Creeping Meatball



« On Theater, Class and the Playwright | Main | 4/21/07: The Real Deal »

April 18, 2007

Comments

I've got a play called FIRE BABY. From 20,000 feet, it's a critique of a self-absorbed middle-class that stresses ownership values and status expectations over humanity and understanding.

One of the characters wants to erase his origins to start over, destroy the corrupt house of Usher, only to find that that is truly impossible. It doesn't end well. It ends weirdly.

On the stage it's a play about patricide. Almost all the violence is offstage, but it's undeniable. The play has been a semi-finalist for the Princess Grace whenever I enter it and was the lead play the year I was nearly accepted into New Dramatists. I was told (later) it polarized the committee - some loved it for it's audacious humor. Others found it "hateful".

Both responses are legitimate. And maybe even correct. If it ever got made, I'd exepect the same thing from the audience. It's a dangerous play, that way - among others.

But there's something going inside the play that is clearly rooted in some experiences we all share. Parents who bicker to the point of violence, blunted dreams, a desire for love that doesn't happen.

The Seung-Hui play that I read yesterday has no internal logic. It's just anger. Random. Illogical. And quite honestly, psychotic. Combined with his behavior in class ("the question mark kid"), it's not hard to see why a teacher suggest counseling based on his writing. The writing didn't beg the question "Where did that come from?" It begged the question, "Where is the author heading with this?"

I just couldn't bring myself to read his play yet... I may, at some point. But I have every reason to suspect that I'll agree with you on your observations.

Someone I went to school with wasn't harmful crazy, but tremendously "out of reality." I seem to remember people telling me that the person was recommended for "counseling."

Actually i was scared to read them too , and when i did I must say that it wasn't as scary as i expected it to be.
And i totally agree with you about expressing shadow selves.
Look at David Lynch....Tarantino... Rodriguez !

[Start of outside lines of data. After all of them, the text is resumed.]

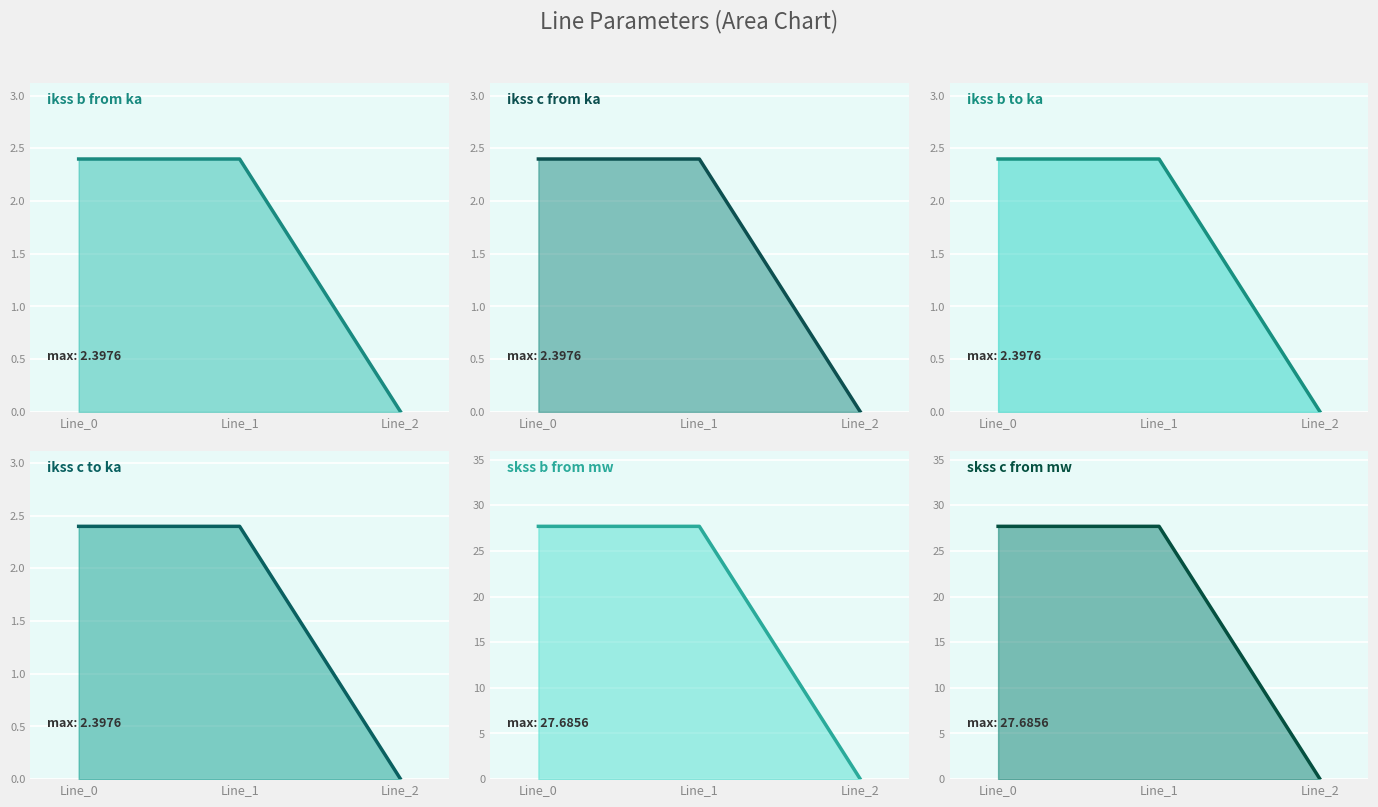

Reading left to right, transcribe all the data shown in this chart.

pf_ikss_b_from_ka: 2.4	2.4	0.0
pf_ikss_c_from_ka: 2.4	2.4	0.0
pf_ikss_b_to_ka: 2.4	2.4	0.0
pf_ikss_c_to_ka: 2.4	2.4	0.0
pf_skss_b_from_mw: 27.7	27.7	0.0
pf_skss_c_from_mw: 27.7	27.7	0.0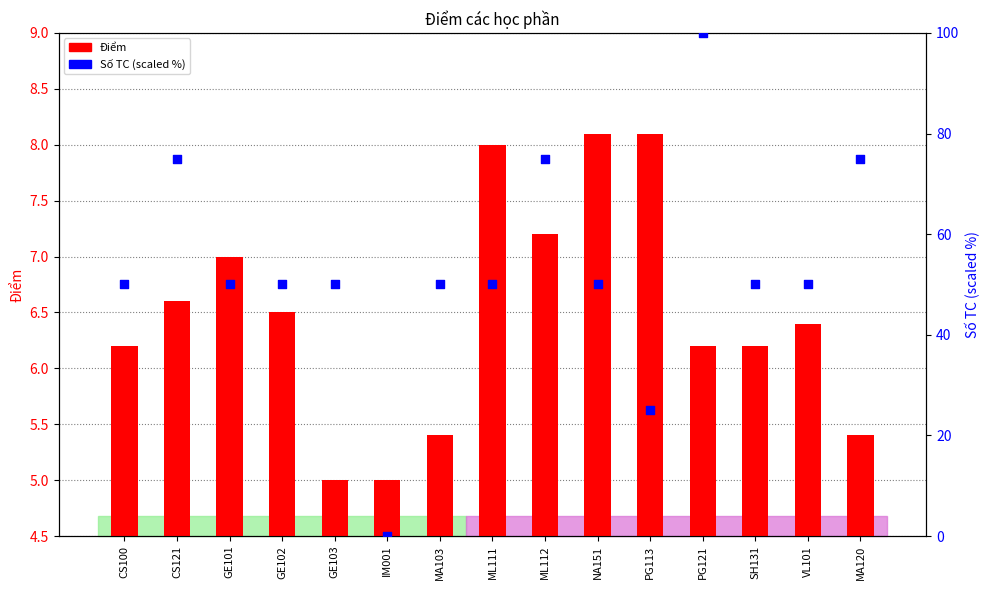

Is the value of Số TC (scaled %) at ML111 greater than the value of Điểm at SH131?

Yes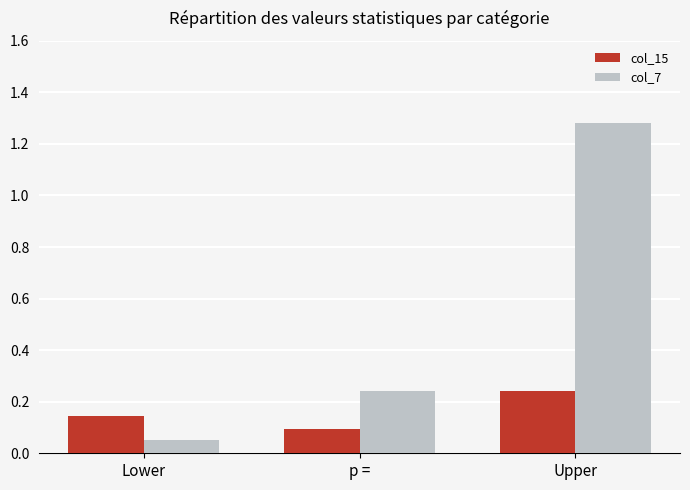

What are all the series names shown in the legend?

col_15, col_7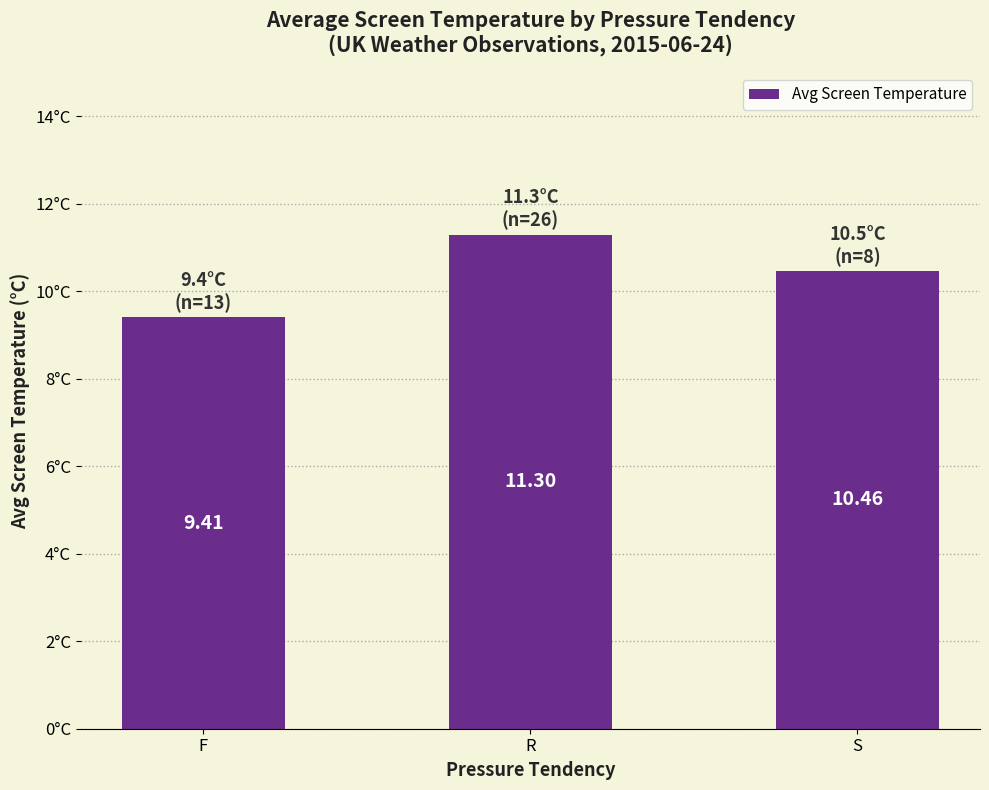

What is the ratio of the value at F to the value at R?

0.8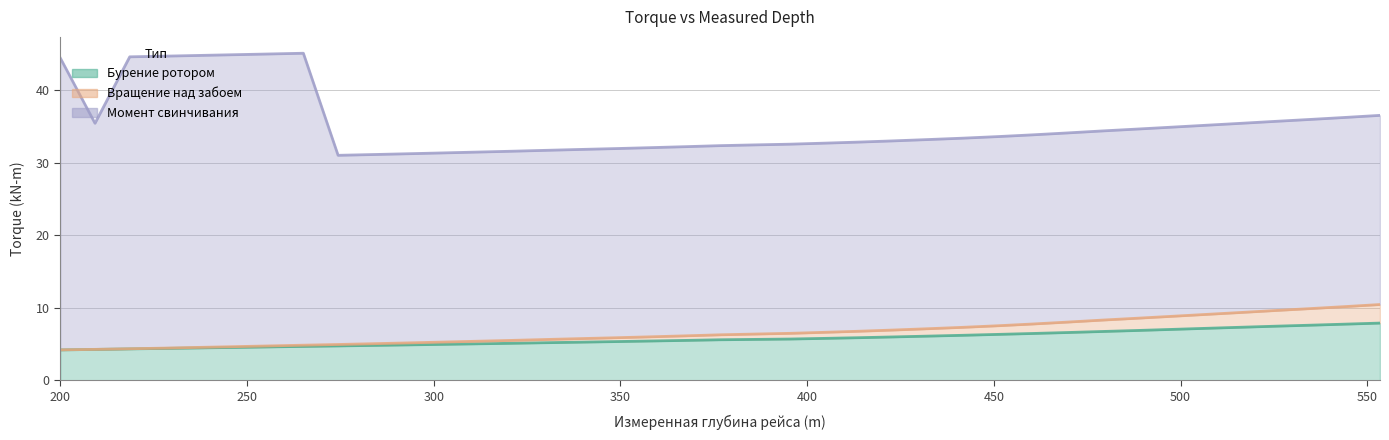

What is the label of the 12th point from the left?

302.3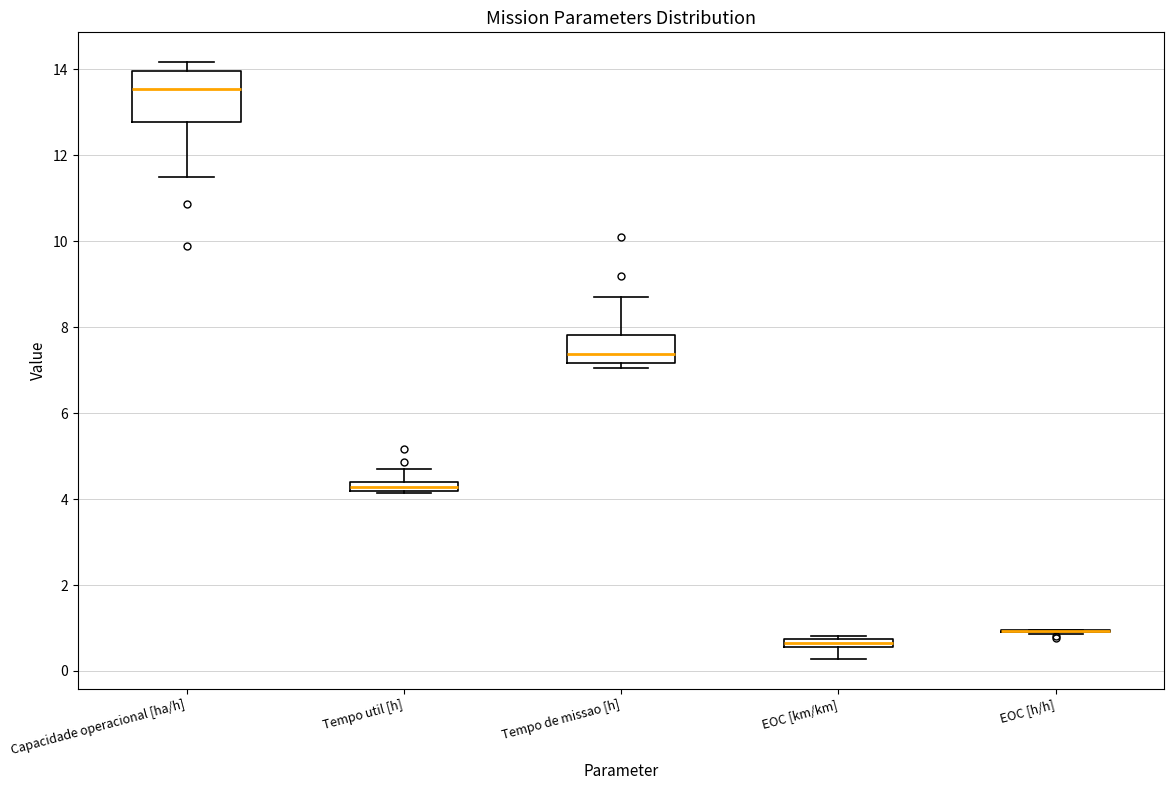

Where is the lower edge of the box for EOC [km/km] on the y-axis? The values are not printed on the chart, so give them approximately, as read against the axis.

0.6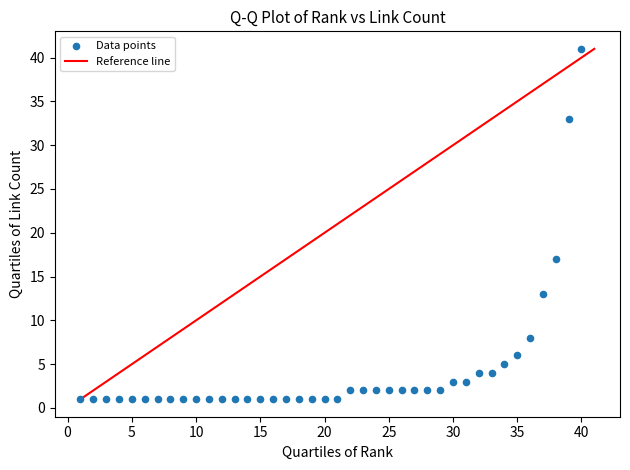

What is the range of X values (max minus min)?

39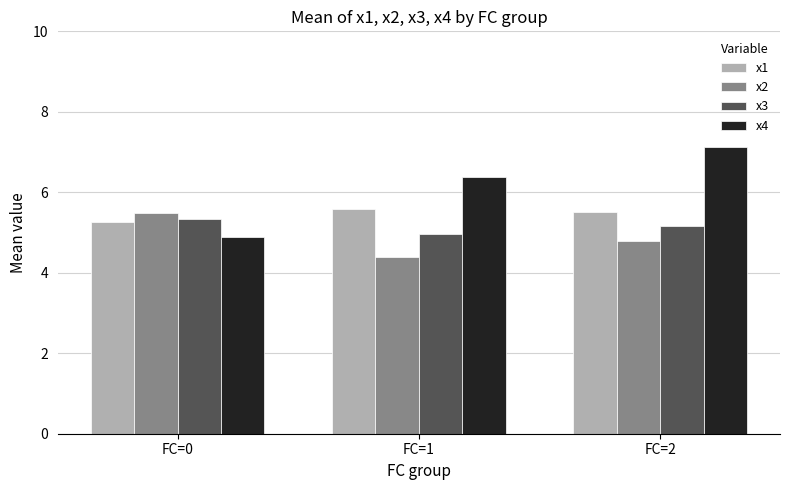

The x3 series shows 5.2 at FC=2. True or false?

True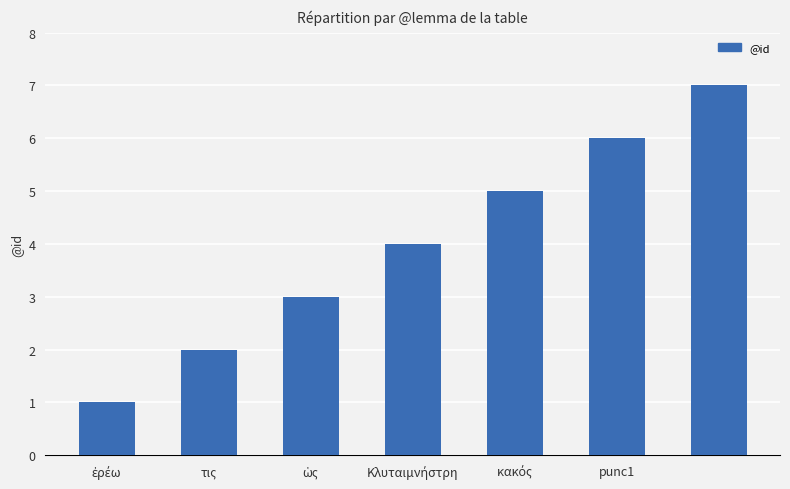

Count the values in the range 2 to 6.

5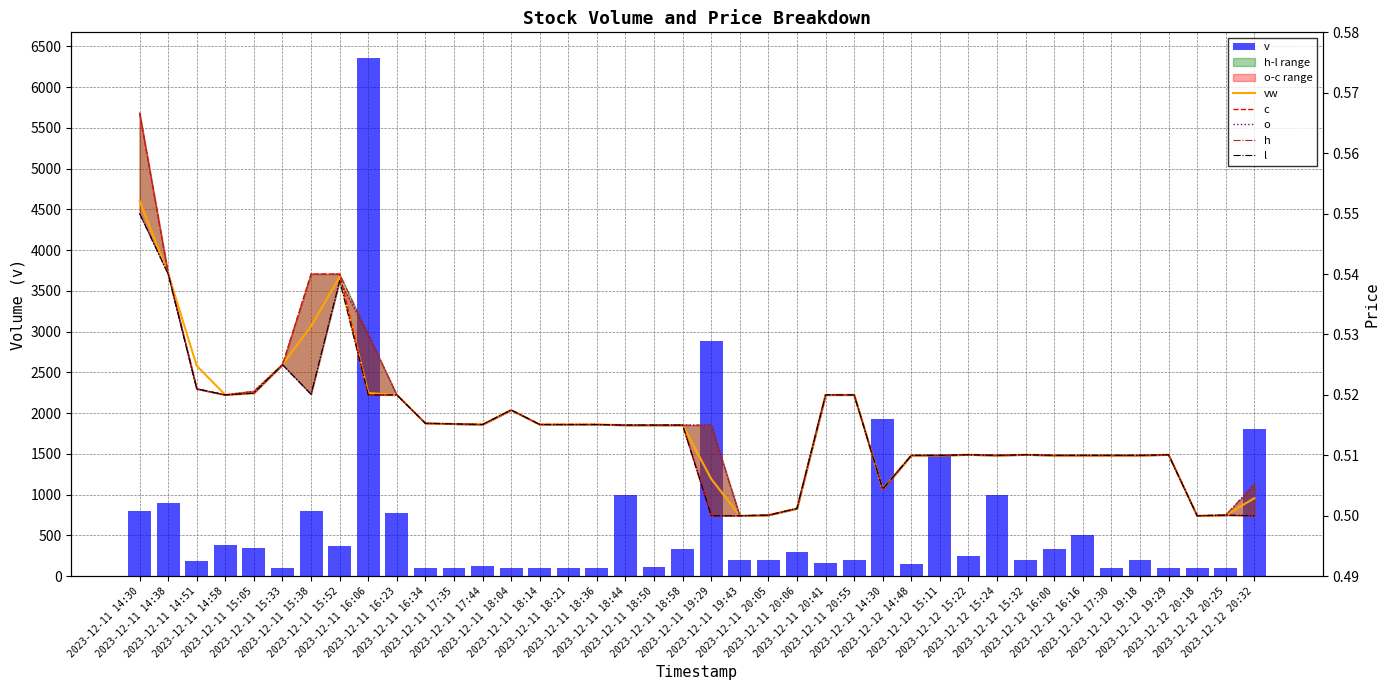

What is the label of the 22nd bar from the left?

2023-12-11 19:43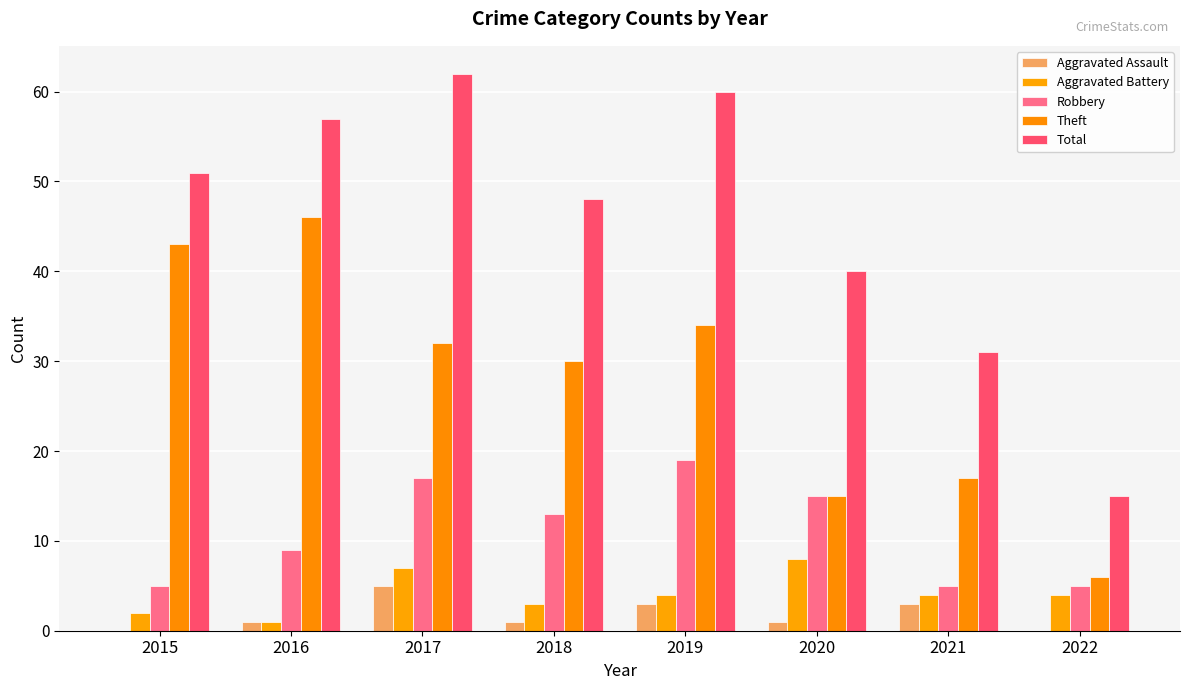

What is the difference between the maximum and minimum values in the Theft series?

40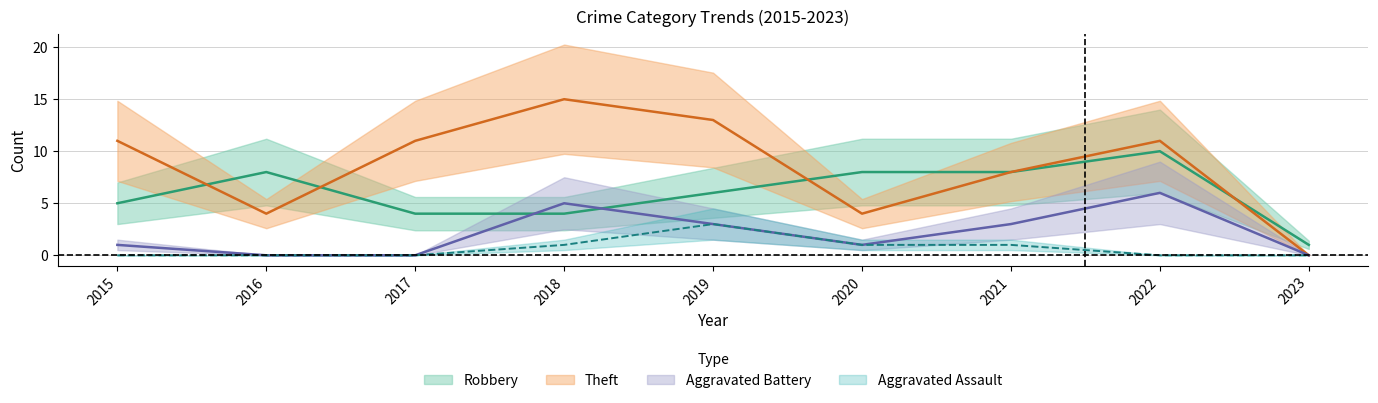

List the series in order of their peak value, highest first.

Theft, Robbery, Aggravated Battery, Aggravated Assault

I am so afraid that teachers in class rooms are going to start freaking out and stiffling kids creativity after this.
Not that Seung-Hi's plays are that. Because they are bad and sound like a 13 year old wrote them. But I didn't see anything in there about him being a killer himself.
I think it's freaking dangerous to make assumptions about people based on their art/writing etc.

I think the media is just trying really hard to find reasons. To find "how could we have prevented this."
It's America's permanent self aggrandizing idea that the world can be controlled at all times.

You know ... sometimes it's just that someone had a psychotic break and it was awful and wrong.
I wish we lived in a culture that focused on healing and acceptance rather than denial and blame.

During the Columbine shooting, many people pointed out that the shooters listened to Metallica, as if that was any sort of sign whatsoever. We do like to look at unhelpful "signs" after a tragedy and go, "Of COURSE!" since it's so obvious in retrospect.

"It's America's permanent self aggrandizing idea that the world can be controlled at all times."

Very well said, Dorothy.

According to the latest news, the guy was just a sicko. It seems like fingers are being pointed towards the psychiatric profession, rather than "disturbing writing."

I don't even like seeing the guy on TV. I told Jethro that I'm angry at him. :(

It is fascinating how often, when a violent act like this occurs, the media will go out of its way to tie the violence to the arts: films (the poses of this shooter apparently resemble some Korean film), plays, video games. And clothing style -- thank God this guy wasn't wearing a black trench coat. For a while, I was starting to think that black trench coats were the single cause of violent psychosis. Anyway, my point is that the media regularly gives the arts incredible power (or at least incredible negative power) in these instances, while simultaneously denying the power of the arts in any other (positive) context.

Great observation, Scott. Way, way too true.

The comments to this entry are closed.